C’était surtout dans les rangs inférieurs que se perpétuaient les traditions du grand règne. À la bataille de Parme, gagnée par le maréchal de Coigny, Picardie, voulant soutenir son nom de premier régiment de France, réclama l’honneur d’être placé en tête de l’attaque. Il fit merveilles, et, lorsqu’on voulut le relever, il répondit qu’on ne relevait jamais Picardie. « Il s’est battu, dit Barbier, pendant dix heures sans arrêter, et des trois bataillons il n’est pas resté trois cents hommes. » Les soldats donnèrent souvent de beaux exemples de dévouement et de patriotisme. À la bataille de Laufeld, un carabinier nommé Aude fit prisonnier le général Ligonnier, commandant en chef des troupes anglaises. Celui-ci, pour être libre, offrit au soldat qui l’avait pris sa bourse et des diamans valant au moins dix ou douze mille livres ; mais cette offre fut généreusement refusée. Les officiers de fortune, les bourgeois, les paysans, qui s’élevaient par leur simple bravoure au grade de capitaine, remplissaient leur devoir avec une grande exactitude ; cela était d’autant plus méritoire, que le gouvernement se montrait presque toujours ingrat à leur égard. Quand la paix était faite, on les renvoyait avec un mois de solde, et, comme cette somme ne suffisait pas toujours à payer le retour dans leurs familles, ils étaient forcés tantôt de servir comme cochers ou comme piqueurs dans les villes où ils avaient été licenciés, tantôt de demander l’aumône en route, ou de s’engager de nouveau comme simples soldats, et alors ceux qui avaient gagné la croix de Saint-Louis étaient obligés de renoncer à leur décoration, attendu qu’elle ne pouvait être portée que par des officiers. Quelques-uns des abus que nous venons de signaler furent réformés par le maréchal de Saxe ; mais le mal était tellement enraciné, qu’il persista jusqu’à la révolution, et l’on en retrouve des traces dans les premières armées de la république.

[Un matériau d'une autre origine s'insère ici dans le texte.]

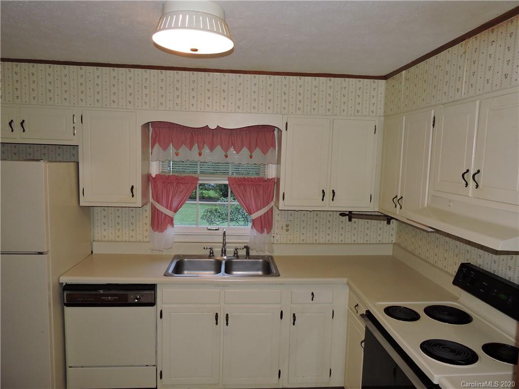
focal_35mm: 24
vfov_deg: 56.8
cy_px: 194
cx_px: 260
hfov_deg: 71.6
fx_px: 360
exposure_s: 1/30
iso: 200
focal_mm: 4.3
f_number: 3.3
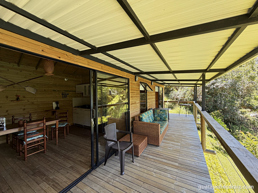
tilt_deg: -1.5
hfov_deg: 102.1
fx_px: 104
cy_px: 96
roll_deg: +1.6
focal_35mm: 14
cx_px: 129
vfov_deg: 85.7
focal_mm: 2.22
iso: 125
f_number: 2.2
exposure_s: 1/121
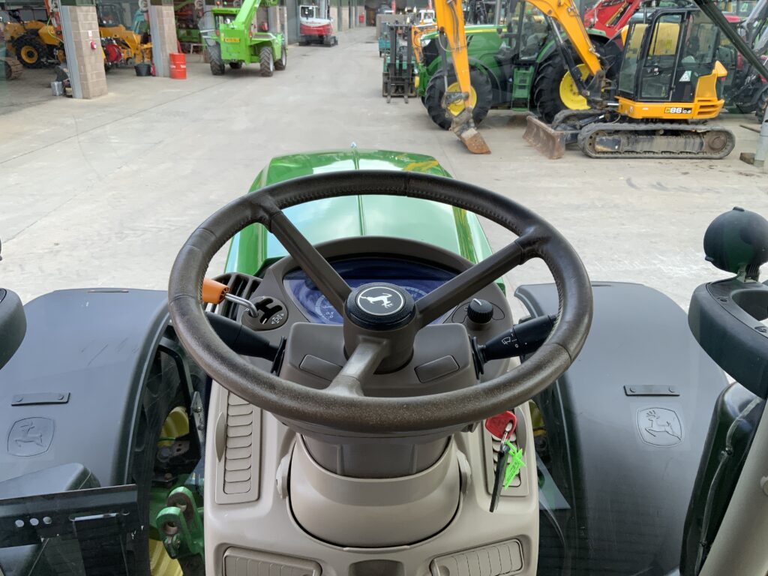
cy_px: 288
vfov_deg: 48.2
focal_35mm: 29
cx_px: 384
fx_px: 643
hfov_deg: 61.7
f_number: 1.8
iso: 16
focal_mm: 3
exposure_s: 1/200
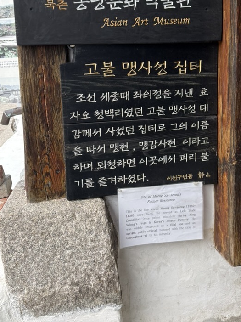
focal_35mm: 38
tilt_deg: -2.9
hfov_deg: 37.5
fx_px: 353
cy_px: 124
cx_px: 148
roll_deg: +2.5
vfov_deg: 48.6
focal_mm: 5.96
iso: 50
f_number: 1.6
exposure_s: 1/756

La police et l’administration municipale de Paris, si fortement organisées par Colbert, avaient subi, comme les institutions de l’armée, une notable décadence. Les lieutenans-généraux de police, le parlement, rendaient sans cesse des ordonnances nouvelles, mais on ne les exécutait pas, et les conflits qui éclataient entre les diverses juridictions ne faisaient qu’enhardir le désordre. La population, si long-temps paisible, devenait de jour en jour plus turbulente. Vers 1720, on voit poindre ces premiers instincts de violence, qui éclateront plus tard en émeutes, pour aboutir, à la fin du siècle, aux sanglantes saturnales de 93. C’est le faubourg Saint-Antoine qui donne le signal. En 1725, un boulanger de ce faubourg veut augmenter le prix du pain. Le peuple aussitôt s’amasse en criant, pille tous les boulangers, jette les farines dans les ruisseaux, et enlève les meubles et l’argent. Les ouvriers se mettent en grève ; ils fixent un maximum pour les journées et la main-d’œuvre, assomment ceux qui travaillent à moindre prix, et font une haute paie à ceux qui ne travaillent pas. Quand des juges rendent un arrêt qui ne convient pas à la foule, elle brise leurs mitres, et pénètre de vive force dans les maisons : la police, souvent impuissante à réprimer, cède et transige avec l’émeute. En 1750, un commissaire, pour apaiser le peuple, lui promet un de ses agens : ce malheureux est en effet livré. La populace l’assomme, et traîne son cadavre dans les ruisseaux.